According to World Bank data, in 2019 the labour force participation rate was 83 percent in Tanzania, 77 percent in Vietnam and 67 percent in Jamaica, compared to 60 percent in Germany, 61 percent in the US and 63 percent in South Korea, the supposed nations of workaholics.

In poor countries, a huge proportion of children work instead of going to school. Unicef reported that on average 29 percent of children aged between five and seven were working. This included nearly half of the children in Ethiopia and an average of 40 percent in Burkina Faso, Chad, Cameroon and Sierra Leon, Mexico and Costa Rica, on the other hand, registered the longest average weekly working hours of the OECD countries at 42.9 and 42.6 hours respectively. This is higher compared with the average working week in the US and the UK of 34.4 and 32.3 hours respectively.

In rich countries, on the other hand, the vast majority (90 percent of youths between 18 and 20 are pursuing tertiary education. This means that in the US, South Korea and Finland, for example, most people are not working until they are well into their early adulthood, many of them learning things that may not directly raise their economic productivity.

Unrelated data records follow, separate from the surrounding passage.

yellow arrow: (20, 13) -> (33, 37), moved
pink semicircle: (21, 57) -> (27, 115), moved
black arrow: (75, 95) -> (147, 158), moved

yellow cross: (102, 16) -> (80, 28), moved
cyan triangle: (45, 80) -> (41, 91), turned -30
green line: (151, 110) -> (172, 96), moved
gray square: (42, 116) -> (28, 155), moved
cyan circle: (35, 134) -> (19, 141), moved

But it does not only have to do with the youth. Compared to rich countries, a lower proportion of people in poor counties survive into post-retirement age (60 to 70, depending on the country). But insofar as they are still alive, they tend to work till the sunset of their years, many of them working as self-employed farmers, shopkeepers, unpaid household workers and caretakers, until they are physically battered.

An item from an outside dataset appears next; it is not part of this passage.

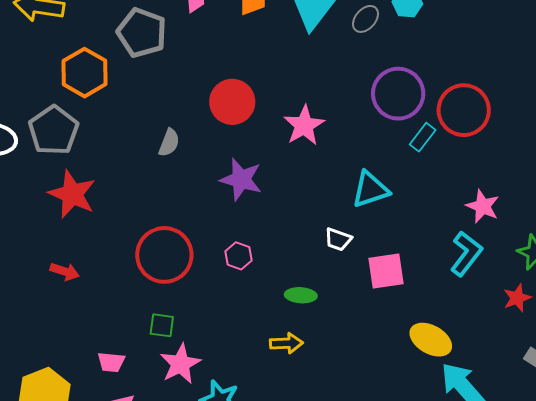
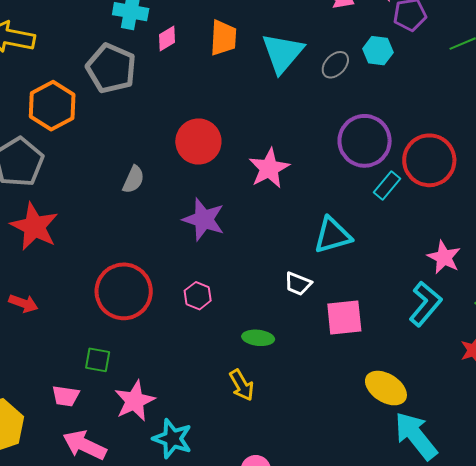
green square: (162, 325) -> (98, 360), moved
yellow arrow: (286, 343) -> (242, 385), turned 60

If people in poor countries are working much harder than their counterparts in rich countries, as evidence shows, then their poverty cannot be explained by a lack of diligence on their part.

That they work hard and for longer hours yet register relatively low productivity can only be explained by various forces at play, the prominent of which is the lack of some benefits that directly have an impact on productivity.

Those living in rich countries such as the UK benefit from centuries of history and economic development of which they have no claim and of which they cannot take any credit.

It is this history that has produced effective public institutions, democracy, high-quality education, quality healthcare and comparatively high-paying jobs, among others. As a result, a person born in a rich country has a far greater chance of having a better standard of living than if that same person had been born in a developing country.

Given this truth, the concept of natural economic justice — that people are rich or poor purely as a result of their talent and effort — is both dangerous and demonstrably false. It is indeed misleading and an advertisement of ignorance to opine that people living in poverty are in that state since they are too lazy to earn a decent wage.

Rather, the culprit is the unproductivity of the national economies: for example, lack of mechanisation in agriculture leads many farmers in developing counties to spend many hours performing back-breaking work just to produce enough food to feed themselves and their families, let alone produce a surplus to sell.

In that regard, poor people in poor countries are poor largely because of historical, political and technological forces that are beyond their control, rather than because of their shortcomings, least of all their willingness to work hard.

It is therefore Solomonic to single out the fundamental misunderstanding of the cause of poverty in poor countries as represented by the false imagery — the imagery that has been unfairly and ill-intentionally used by global elites, both from rich countries and the poor ones themselves to blame the poor individuals in poor countries for their poverty.

Moreover, robustly seeking answers to questions of historical injustices and restitution, international power asymmetry and national economic and political reforms is a must. But still, it requires genuine and visionary global and national leadership to break the chain of poverty.